The largest stake in Co-Diagnostics, Inc. (NASDAQ:CODX) was held by Citadel Investment Group, which reported holding $2.1 million worth of stock at the end of September. It was followed by AQR Capital Management with a $1.1 million position. Other investors bullish on the company included Millennium Management, ExodusPoint Capital, and Citadel Investment Group. In terms of the portfolio weights assigned to each position ExodusPoint Capital allocated the biggest weight to Co-Diagnostics, Inc. (NASDAQ:CODX), around 0.01% of its 13F portfolio. Paloma Partners is also relatively very bullish on the stock, setting aside 0.01 percent of its 13F equity portfolio to CODX.
Consequently, some big names have been driving this bullishness. AQR Capital Management, managed by Cliff Asness, created the most valuable position in Co-Diagnostics, Inc. (NASDAQ:CODX). AQR Capital Management had $1.1 million invested in the company at the end of the quarter. Michael Gelband’s ExodusPoint Capital also made a $0.2 million investment in the stock during the quarter.
Let’s now review hedge fund activity in other stocks – not necessarily in the same industry as Co-Diagnostics, Inc. (NASDAQ:CODX) but similarly valued. These stocks are Peoples Bancorp Inc. (NASDAQ:PEBO), Heidrick & Struggles International, Inc. (NASDAQ:HSII), Donegal Group, Inc. (NASDAQ:DGICB), Altabancorp (NASDAQ:ALTA), BioDelivery Sciences International, Inc. (NASDAQ:BDSI), Avid Technology, Inc. (NASDAQ:AVID), and VirnetX Holding Corporation (NYSE:VHC). This group of stocks’ market valuations are similar to CODX’s market valuation.
|Ticker||No of HFs with positions||Total Value of HF Positions (x1000)||Change in HF Position|
View table here if you experience formatting issues.

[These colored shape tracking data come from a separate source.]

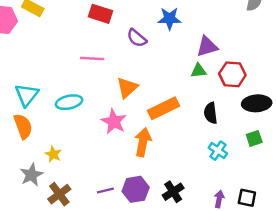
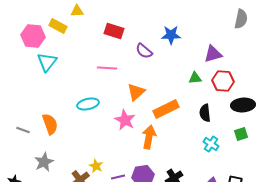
purple triangle: (207, 46) -> (213, 54), moved
cyan triangle: (27, 95) -> (47, 62), moved
yellow star: (53, 154) -> (96, 166), moved
gray star: (32, 175) -> (44, 162), moved

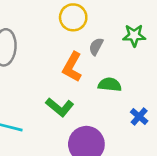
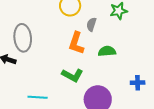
blue cross: (139, 117) -> (138, 83), moved, turned -32

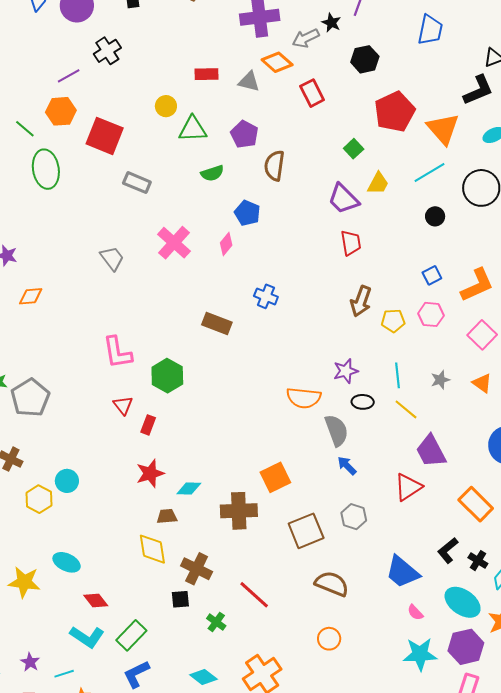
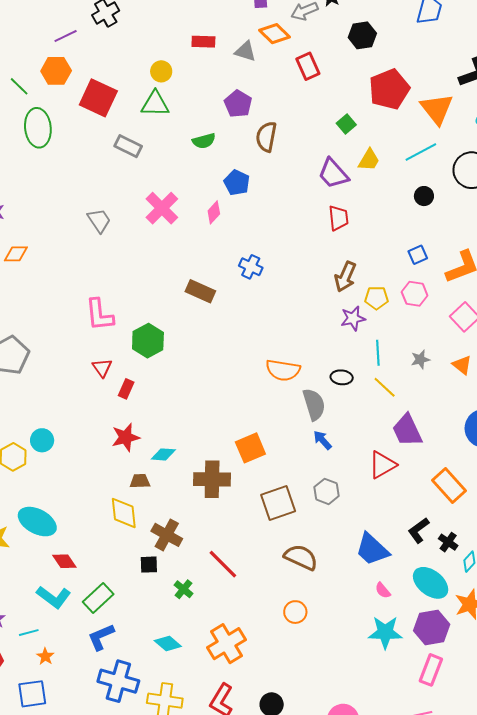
green triangle: (193, 129) -> (155, 104), moved
purple star: (346, 371) -> (353, 318), moved
cyan ellipse: (67, 562) -> (37, 522), size x1.4

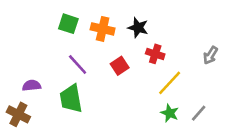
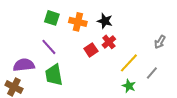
red cross: (155, 54) -> (109, 42), moved, turned 32
purple line: (78, 64) -> (49, 47), moved
purple semicircle: (32, 85) -> (24, 65), size x1.5
gray line: (199, 113) -> (152, 73), moved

As you can see these stocks had an average of 10.3 hedge funds with bullish positions and the average amount invested in these stocks was $46 million. That figure was $3 million in CODX’s case. BioDelivery Sciences International, Inc. (NASDAQ:BDSI) is the most popular stock in this table. On the other hand Donegal Group, Inc. (NASDAQ:DGICB) is the least popular one with only 1 bullish hedge fund positions. Co-Diagnostics, Inc. (NASDAQ:CODX) is not the least popular stock in this group but hedge fund interest is still below average. Our overall hedge fund sentiment score for CODX is 46. Stocks with higher number of hedge fund positions relative to other stocks as well as relative to their historical range receive a higher sentiment score. This is a slightly negative signal and we’d rather spend our time researching stocks that hedge funds are piling on. Our calculations showed that top 20 most popular stocks among hedge funds returned 41.3% in 2019 and outperformed the S&P 500 ETF (SPY) by 10 percentage points. These stocks gained 30.7% in 2020 through November 27th and surpassed the market again by 16.1 percentage points. Unfortunately CODX wasn’t nearly as popular as these 20 stocks (hedge fund sentiment was quite bearish); CODX investors were disappointed as the stock returned -12.5% since the end of September (through 11/27) and underperformed the market. If you are interested in investing in large cap stocks with huge upside potential, you should check out the top 20 most popular stocks among hedge funds as most of these stocks already outperformed the market in 2020.